Task prompt
Among the records that follow, find the line with "hembra la que" and the line with "lugares cálidos a". Set down those lines and all lines between them exactly, without adding anything.

▶

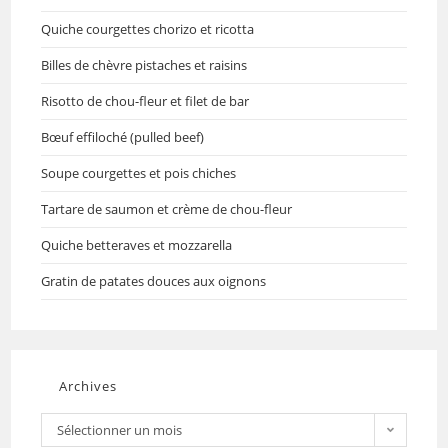
Quiche courgettes chorizo et ricotta
Billes de chèvre pistaches et raisins
Risotto de chou-fleur et filet de bar
Bœuf effiloché (pulled beef)
Soupe courgettes et pois chiches
Tartare de saumon et crème de chou-fleur
Quiche betteraves et mozzarella
Gratin de patates douces aux oignons
Archives
Sélectionner un mois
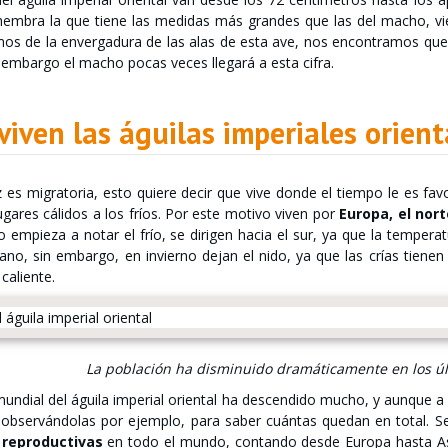
 hembra la que tiene las medidas más grandes que las del macho,
amos de la envergadura de las alas de esta ave, nos encontramos qu
n embargo el macho pocas veces llegará a esta cifra.
iven las águilas imperiales orient
 es migratoria, esto quiere decir que vive donde el tiempo le es favo
lugares cálidos a los fríos. Por este motivo viven por
Europa, el nort
 empieza a notar el frío, se dirigen hacia el sur, ya que la tempera
no, sin embargo, en invierno dejan el nido, ya que las crías tiene
caliente.
La población ha disminuido dramáticamente en los úl
undial del águila imperial oriental ha descendido mucho, y aunque 
 observándolas por ejemplo, para saber cuántas quedan en total. 
 reproductivas
en todo el mundo, contando desde Europa hasta As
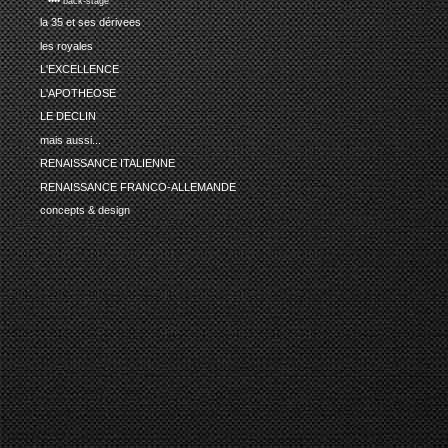
•••• back-stage
la 35 et ses dérivees
les royales
L'EXCELLENCE
L'APOTHEOSE
LE DECLIN
mais aussi...
RENAISSANCE ITALIENNE
RENAISSANCE FRANCO-ALLEMANDE
concepts & design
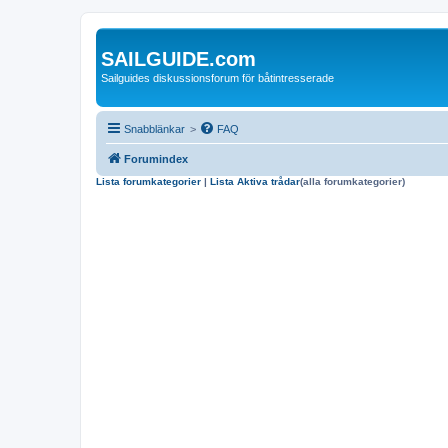
SAILGUIDE.com
Sailguides diskussionsforum för båtintresserade
Snabblänkar
>
FAQ
Forumindex
Lista forumkategorier
|
Lista Aktiva trådar
(alla forumkategorier)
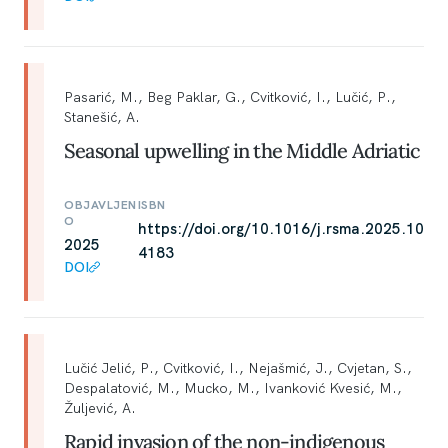
Pasarić, M., Beg Paklar, G., Cvitković, I., Lučić, P.,
Stanešić, A.
Seasonal upwelling in the Middle Adriatic
OBJAVLJEN
ISBN
O
https://doi.org/10.1016/j.rsma.2025.10
2025
4183
DOI
Lučić Jelić, P., Cvitković, I., Nejašmić, J., Cvjetan, S.,
Despalatović, M., Mucko, M., Ivanković Kvesić, M.,
Žuljević, A.
Rapid invasion of the non-indigenous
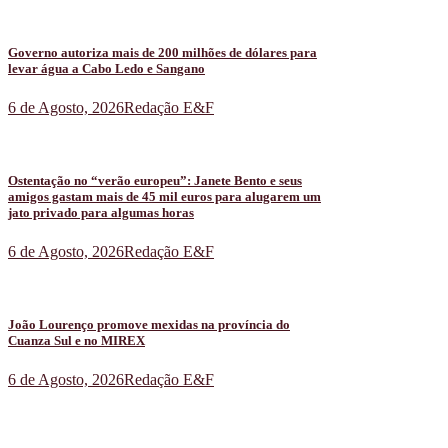
Governo autoriza mais de 200 milhões de dólares para
levar água a Cabo Ledo e Sangano
6 de Agosto, 2026
Redação E&F
Ostentação no “verão europeu”: Janete Bento e seus
amigos gastam mais de 45 mil euros para alugarem um
jato privado para algumas horas
6 de Agosto, 2026
Redação E&F
João Lourenço promove mexidas na província do
Cuanza Sul e no MIREX
6 de Agosto, 2026
Redação E&F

◀

Answer area
 hembra la que tiene las medidas más grandes que las del macho,
amos de la envergadura de las alas de esta ave, nos encontramos qu
n embargo el macho pocas veces llegará a esta cifra.
iven las águilas imperiales orient
 es migratoria, esto quiere decir que vive donde el tiempo le es favo
lugares cálidos a los fríos. Por este motivo viven por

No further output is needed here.